Urban and suburban farms present unique challenges that are different from conventional agricultural development. Developed land often has a history of uses that may have affected the quality of the soil and that may require site preparation or special growing techniques. Urban farms typically need to address security issues related to crops, buildings and tools. In Vikuruti, the farm development and operating practices also have to account for the proximity of residential neighbours. In its southern outskirts the farm is bordered by a river. The neighbouring community has started to cultivate the riverbed, which is inside the borders of Vikuruti. Despite this “border breach”, the neighbours can provide security for the seldom visited fringes of the farm and thereby this fenceless community can prove to be mutually beneficial for both Vikuruti and its surrounding residents.
It is not easy to produce financial figures that not only show the current value of the farm but also express the future potential of this huge 64-ha area, which at the moment is used neither effectively nor efficiently. The figures should combine all the different agricultural opportunities and take into account their numerous tradeoffs and connections not forgetting the challenges of limited access to water/irrigation as well as electricity. As an example – agriculture depends on honeybee pollination. Therefore, establishing apiaries on Vikuruti farm could increase the yield of fruits and vegetables. All of these (and many other) considerations need to be thoroughly researched and precisely calculated for the business plan to reflect reality. Additionally, working inside the framework of a public-private partnership brings its own little spice to the equation in the form of bureaucracy and different agendas. It is sometimes difficult to get partners and beneficiaries committed to the project when they are not rewarded with a direct grant. After all, it is definitely easier to get motivated by the immediate gains of a sum of money than it is to picture the long-term developments that we strive for.

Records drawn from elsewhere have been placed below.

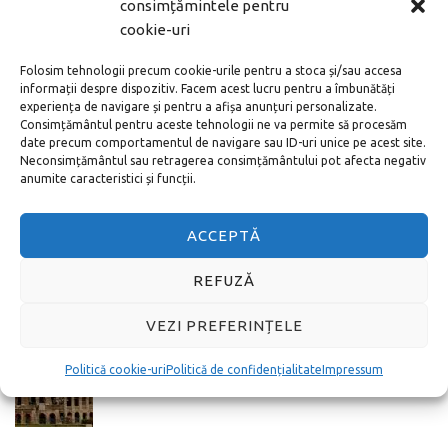
consimțămintele pentru
ARTICOLE POPULARE
cookie-uri
Noul aeroport din Istanbul – cum ajung în
Folosim tehnologii precum cookie-urile pentru a stoca și/sau accesa
centru
informații despre dispozitiv. Facem acest lucru pentru a îmbunătăți
experiența de navigare și pentru a afișa anunțuri personalizate.
Consimțământul pentru aceste tehnologii ne va permite să procesăm
date precum comportamentul de navigare sau ID-uri unice pe acest site.
Cum cumperi bilete la Vatican online adică
Neconsimțământul sau retragerea consimțământului pot afecta negativ
pe internet
anumite caracteristici și funcții.
ACCEPTĂ
Toate metodele de a ajunge de la
Aeroportul Schönefeld în centrul orașului
REFUZĂ
Berlin
VEZI PREFERINȚELE
Cum cumperi online bilete la Colosseum si
Politică cookie-uri
Politică de confidențialitate
Impressum
Forurile Romane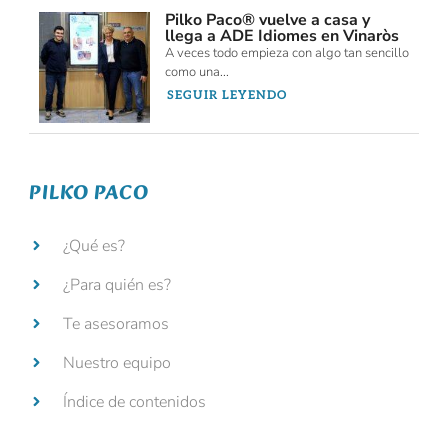
Pilko Paco® vuelve a casa y
llega a ADE Idiomes en Vinaròs
A veces todo empieza con algo tan sencillo
como una...
SEGUIR LEYENDO
PILKO PACO
¿Qué es?
¿Para quién es?
Te asesoramos
Nuestro equipo
Índice de contenidos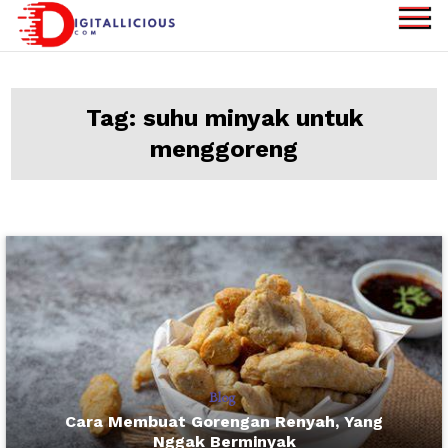
Skip
to
digitallicious.com
Sharing Digital
content
Information
Tag:
suhu minyak untuk
menggoreng
Blog
Cara Membuat Gorengan Renyah, Yang
Nggak Berminyak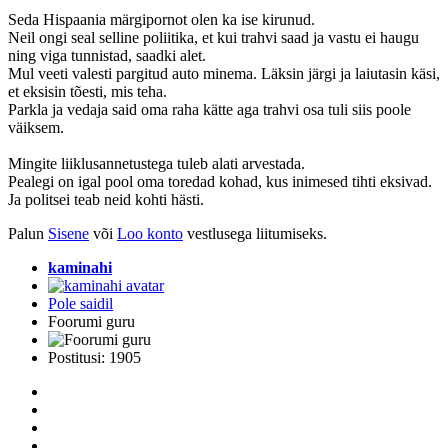
Seda Hispaania märgipornot olen ka ise kirunud.
Neil ongi seal selline poliitika, et kui trahvi saad ja vastu ei haugu
ning viga tunnistad, saadki alet.
Mul veeti valesti pargitud auto minema. Läksin järgi ja laiutasin käsi,
et eksisin tõesti, mis teha.
Parkla ja vedaja said oma raha kätte aga trahvi osa tuli siis poole
väiksem.
Mingite liiklusannetustega tuleb alati arvestada.
Pealegi on igal pool oma toredad kohad, kus inimesed tihti eksivad.
Ja politsei teab neid kohti hästi.
Palun
Sisene
või
Loo konto
vestlusega liitumiseks.
kaminahi
Pole saidil
Foorumi guru
Postitusi: 1905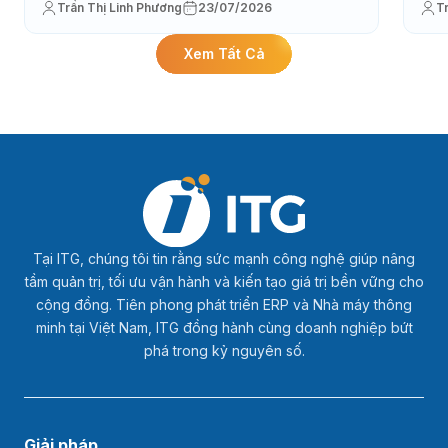
Trần Thị Linh Phương
23/07/2026
T
Xem Tất Cả
Tại ITG, chúng tôi tin rằng sức mạnh công nghệ giúp nâng
tầm quản trị, tối ưu vận hành và kiến tạo giá trị bền vững cho
cộng đồng. Tiên phong phát triển ERP và Nhà máy thông
minh tại Việt Nam, ITG đồng hành cùng doanh nghiệp bứt
phá trong kỷ nguyên số.
Giải pháp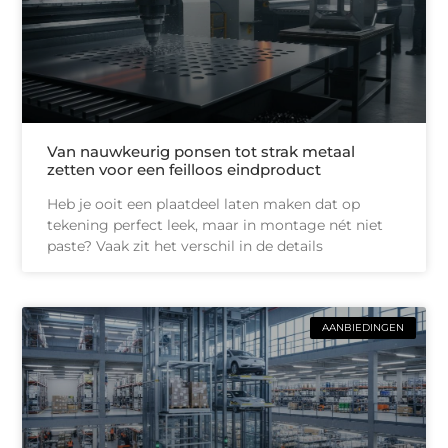
Van nauwkeurig ponsen tot strak metaal
zetten voor een feilloos eindproduct
Heb je ooit een plaatdeel laten maken dat op
tekening perfect leek, maar in montage nét niet
paste? Vaak zit het verschil in de details
AANBIEDINGEN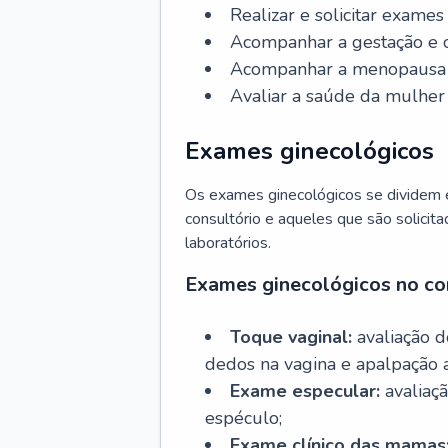
Realizar e solicitar exame
Acompanhar a gestação e o
Acompanhar a menopausa e 
Avaliar a saúde da mulher 
Exames ginecológicos
Os exames ginecológicos se dividem e
consultório e aqueles que são solicita
laboratórios.
Exames ginecológicos no co
Toque vaginal:
avaliação d
dedos na vagina e apalpação 
Exame especular:
avaliaçã
espéculo;
Exame clínico das mamas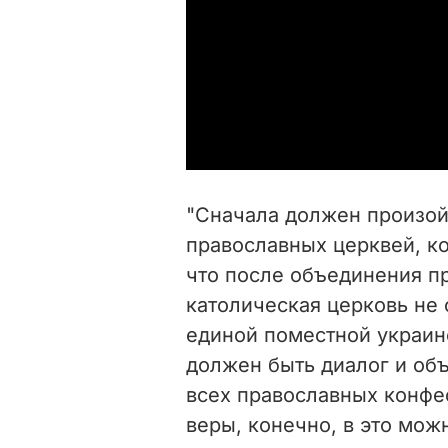
"Сначала должен произой
православных церквей, ко
что после объединения п
католическая церковь не 
единой поместной украин
должен быть диалог и об
всех православных конфес
веры, конечно, в это можн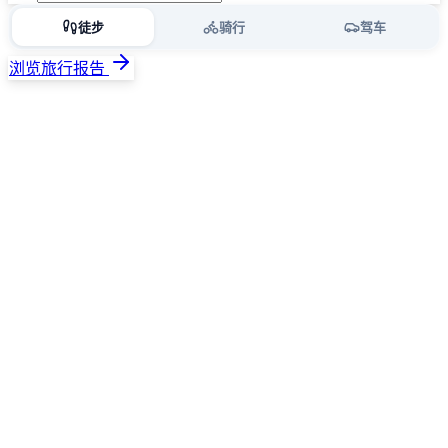
徒步
骑行
驾车
浏览旅行报告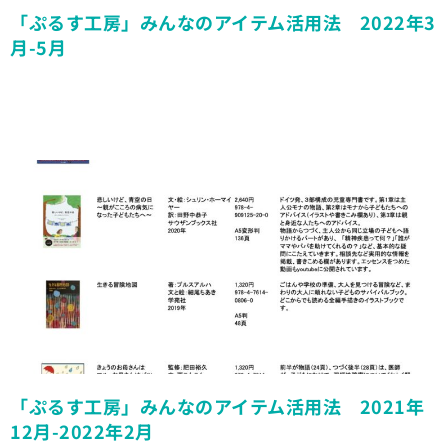
「ぷるす工房」みんなのアイテム活用法 2022年3
月-5月
「ぷるす工房」みんなのアイテム活用法 2021年
12月-2022年2月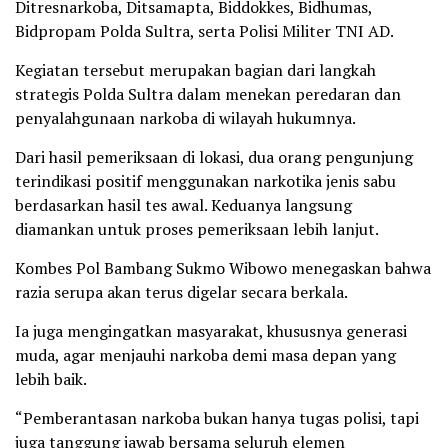
Ditresnarkoba, Ditsamapta, Biddokkes, Bidhumas,
Bidpropam Polda Sultra, serta Polisi Militer TNI AD.
Kegiatan tersebut merupakan bagian dari langkah
strategis Polda Sultra dalam menekan peredaran dan
penyalahgunaan narkoba di wilayah hukumnya.
Dari hasil pemeriksaan di lokasi, dua orang pengunjung
terindikasi positif menggunakan narkotika jenis sabu
berdasarkan hasil tes awal. Keduanya langsung
diamankan untuk proses pemeriksaan lebih lanjut.
Kombes Pol Bambang Sukmo Wibowo menegaskan bahwa
razia serupa akan terus digelar secara berkala.
Ia juga mengingatkan masyarakat, khususnya generasi
muda, agar menjauhi narkoba demi masa depan yang
lebih baik.
“Pemberantasan narkoba bukan hanya tugas polisi, tapi
juga tanggung jawab bersama seluruh elemen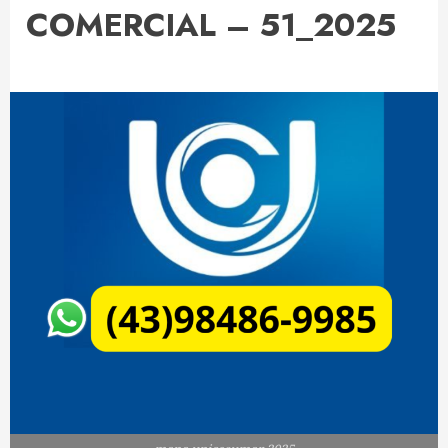
COMERCIAL – 51_2025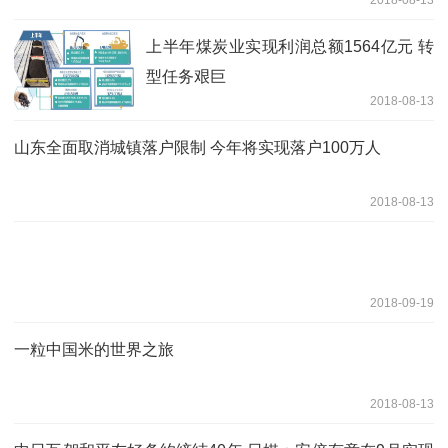
上半年煤炭业实现利润总额1564亿元 转
型任务艰巨
2018-08-13
山东全面取消城镇落户限制 今年将实现落户100万人
2018-08-13
2018-09-19
一粒中国米的世界之旅
2018-08-13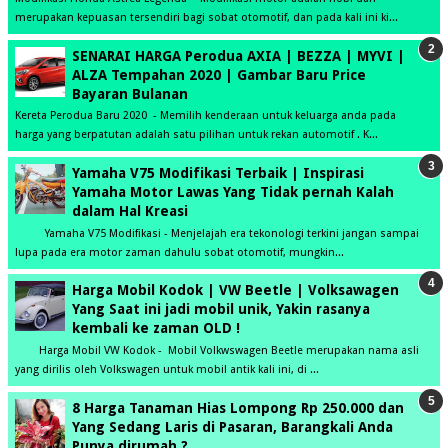
merupakan kepuasan tersendiri bagi sobat otomotif, dan pada kali ini ki...
SENARAI HARGA Perodua AXIA | BEZZA | MYVI |
ALZA Tempahan 2020 | Gambar Baru Price
Bayaran Bulanan
Kereta Perodua Baru 2020 - Memilih kenderaan untuk keluarga anda pada
harga yang berpatutan adalah satu pilihan untuk rekan automotif . K...
Yamaha V75 Modifikasi Terbaik | Inspirasi
Yamaha Motor Lawas Yang Tidak pernah Kalah
dalam Hal Kreasi
Yamaha V75 Modifikasi - Menjelajah era tekonologi terkini jangan sampai
lupa pada era motor zaman dahulu sobat otomotif, mungkin...
Harga Mobil Kodok | VW Beetle | Volksawagen
Yang Saat ini jadi mobil unik, Yakin rasanya
kembali ke zaman OLD !
Harga Mobil VW Kodok - Mobil Volkwswagen Beetle merupakan nama asli
yang dirilis oleh Volkswagen untuk mobil antik kali ini, di ...
8 Harga Tanaman Hias Lompong Rp 250.000 dan
Yang Sedang Laris di Pasaran, Barangkali Anda
Punya dirumah ?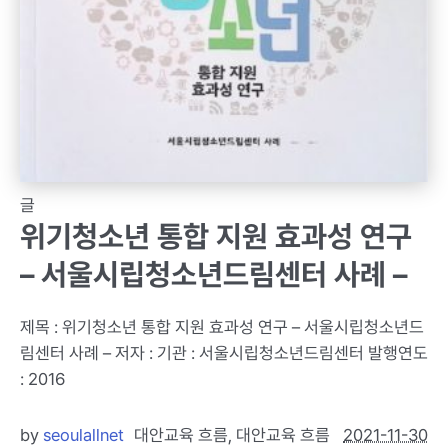
글
위기청소년 통합 지원 효과성 연구
– 서울시립청소년드림센터 사례 –
제목 : 위기청소년 통합 지원 효과성 연구 – 서울시립청소년드
림센터 사례 – 저자 : 기관 : 서울시립청소년드림센터 발행연도
: 2016
by
seoulallnet
대안교육 흐름
,
대안교육 흐름
2021-11-30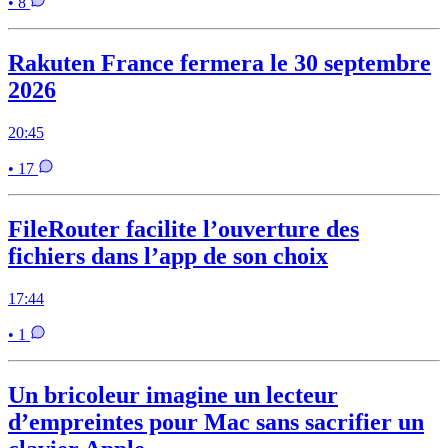
• 8
Rakuten France fermera le 30 septembre
2026
20:45
• 17
FileRouter facilite l’ouverture des
fichiers dans l’app de son choix
17:44
• 1
Un bricoleur imagine un lecteur
d’empreintes pour Mac sans sacrifier un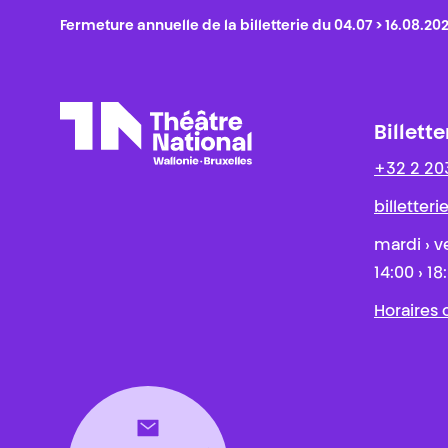
Fermeture annuelle de la billetterie du 04.07 > 16.08.20
Billette
+32 2 20
Théâtre National
Wallonie-Bruxelles
billetter
mardi › v
14:00 › 18
Horaires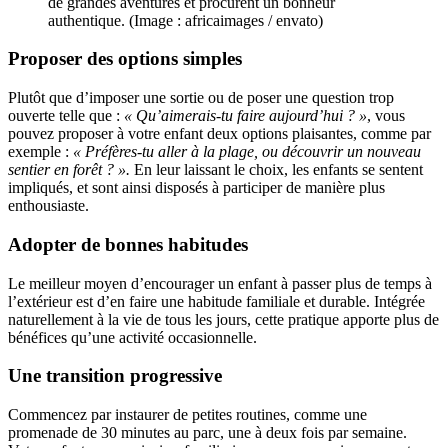
de grandes aventures et procurent un bonheur
authentique. (Image : africaimages / envato)
Proposer des options simples
Plutôt que d’imposer une sortie ou de poser une question trop
ouverte telle que :
« Qu’aimerais-tu faire aujourd’hui ? »
, vous
pouvez proposer à votre enfant deux options plaisantes, comme par
exemple :
« Préfères-tu aller à la plage, ou découvrir un nouveau
sentier en forêt ? ».
En leur laissant le choix, les enfants se sentent
impliqués, et sont ainsi disposés à participer de manière plus
enthousiaste.
Adopter de bonnes habitudes
Le meilleur moyen d’encourager un enfant à passer plus de temps à
l’extérieur est d’en faire une habitude familiale et durable. Intégrée
naturellement à la vie de tous les jours, cette pratique apporte plus de
bénéfices qu’une activité occasionnelle.
Une transition progressive
Commencez par instaurer de petites routines, comme une
promenade de 30 minutes au parc, une à deux fois par semaine.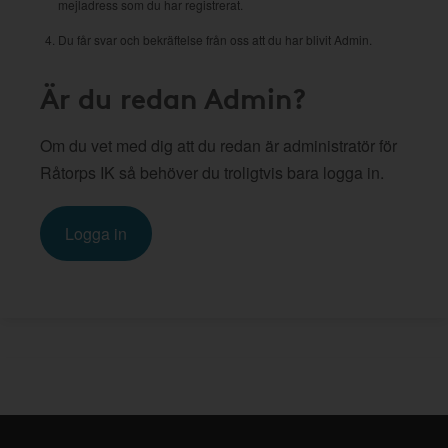
mejladress som du har registrerat.
Du får svar och bekräftelse från oss att du har blivit Admin.
Är du redan Admin?
Om du vet med dig att du redan är administratör för
Råtorps IK så behöver du troligtvis bara logga in.
Logga in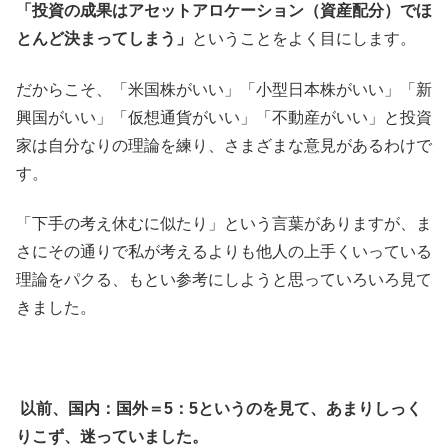
「投資の成果はアセットアロケーション（資産配分）でほ
とんど決まってしまう」
ということをよく目にします。
だからこそ、「米国株がいい」「小型日本株がいい」「新
興国がいい」「仮想通貨がいい」「不動産がいい」と投資
家は自分なりの理論を練り、さまざまな意見があるわけで
す。
「下手の考え休むに似たり」という言葉がありますが、ま
さにその通りで私が考えるよりも他人の上手くいっている
理論をパクる、もとい参考にしようと思っていろいろ見て
きました。
以前、国内：国外＝5：5というのを見て、あまりしっく
りこず、迷っていました。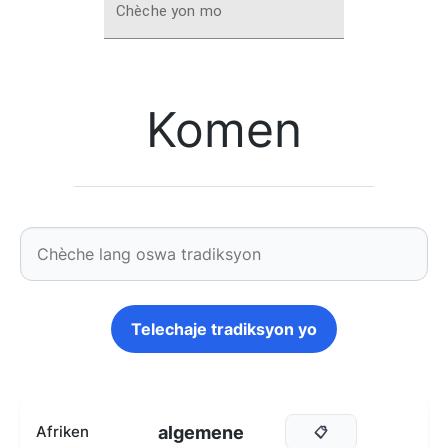
Chèche yon mo
Komen
Telechaje tradiksyon yo
algemene
Afriken
📋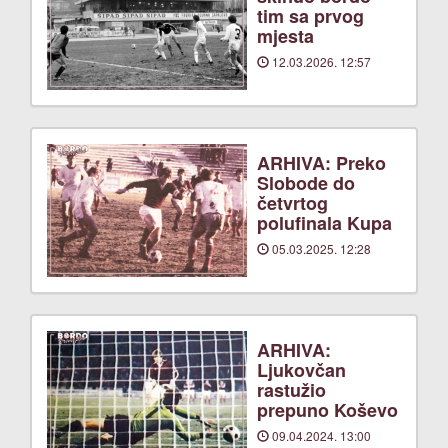
tim sa prvog
mjesta
12.03.2026. 12:57
ARHIVA: Preko
Slobode do
četvrtog
polufinala Kupa
05.03.2025. 12:28
ARHIVA:
Ljukovčan
rastužio
prepuno Koševo
09.04.2024. 13:00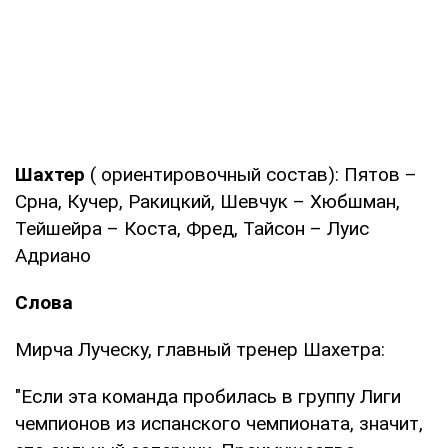
Шахтер
( ориентировочный состав): Пятов –
Срна, Кучер, Ракицкий, Шевчук – Хюбшман,
Тейшейра – Коста, Фред, Тайсон – Луис
Адриано
Слова
Мирча Луческу, главный тренер Шахетра:
"Если эта команда пробилась в группу Лиги
чемпионов из испанского чемпионата, значит,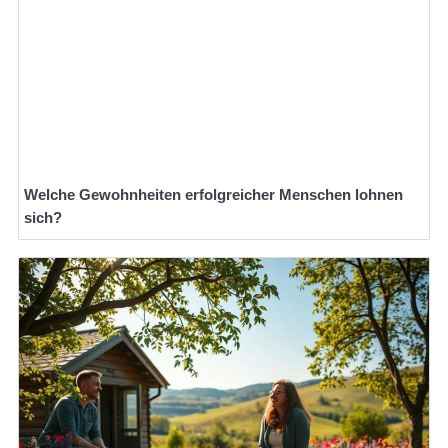
Welche Gewohnheiten erfolgreicher Menschen lohnen
sich?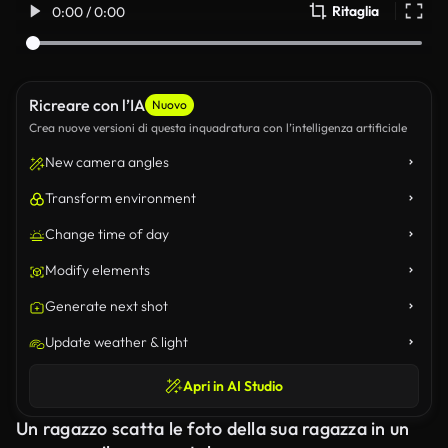
Ritaglia
0:00 / 0:00
Ricreare con l’IA
Nuovo
Crea nuove versioni di questa inquadratura con l’intelligenza artificiale
New camera angles
Transform environment
Change time of day
Modify elements
Generate next shot
Update weather & light
Apri in AI Studio
Un ragazzo scatta le foto della sua ragazza in un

A business plan is a living document, which should regularly be updated to work as a guide for running the business. As the immediate future of Vikuruti farm and therefore the implementation of the business plan remains uncertain, our objective has been to create a general top-level business plan which can be used as a framework for other farm-based businesses as well as a starting point for more precise planning. The plan has been pieced together in small sections – separating for example beekeeping, chicken husbandry and vegetable farming. Therefore, it is more applicable and versatile as it can be used either in pieces or as a whole.
Despite all the above mentioned challenges, the most important one is to incorporate the social objective into the business plan. The business models should support the recuperation of the people living on the farm, who provide the main source of manpower at Vikuruti but at the same time are patients with special needs. Working with people undergoing mental rehabilitation and especially recovering drug addicts will always be the number one priority in planning our farm-based business. Therefore, the business plan needs not only to be economically viable, but also support the social and environmental objectives of SkillsFAST.